Patients diagnosed with dRTA frequently exhibit signs of hyperchloremic metabolic acidosis with a normal anion gap, often accompanied by hypokalemia. In pediatric and adolescent populations, dRTA may present as growth retardation, failure to thrive, kidney stones, rickets, or nephrocalcinosis, which are often the initial manifestations of the condition. Furthermore, polyuria may arise due to impaired urine concentration resulting from hypercalciuria, hypokalemia, or nephrocalcinosis (12-14). Based on the presence of hyperchloremic normal anion gap metabolic acidosis, persistently alkaline urine, positive urine anion gap, hypercalciuria, nephrocalcinosis, and growth retardation, dRTA was diagnosed.
During childhood, nephrocalcinosis usually presents in the medullary rather than cortical region (15). dRTA is often associated with significant hypercalciuria, predisposing to kidney stones, bone demineralization, nephrocalcinosis, and potentially progressing to chronic kidney disease requiring dialysis in adolescence or early adulthood (16). The patient exhibited nephrocalcinosis, ureteral calculi, hyperchloremic metabolic acidosis characterized by a normal anion gap, recurrent episodes of dehydration suggestive of polyuria, and growth retardation.

What is required:
From the dRTA text, list every finding named as the basis on which "dRTA was diagnosed."

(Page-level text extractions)
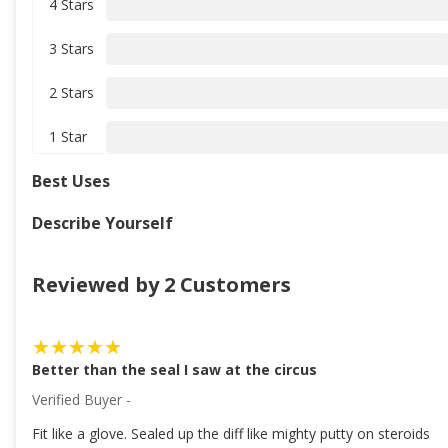
4 Stars
3 Stars
2 Stars
1 Star
Best Uses
Describe Yourself
Reviewed by 2 Customers
Better than the seal I saw at the circus
Verified Buyer -
Fit like a glove. Sealed up the diff like mighty putty on steroids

The completed task:
- Hyperchloremic normal anion gap metabolic acidosis
- Persistently alkaline urine
- Positive urine anion gap
- Hypercalciuria
- Nephrocalcinosis
- Growth retardation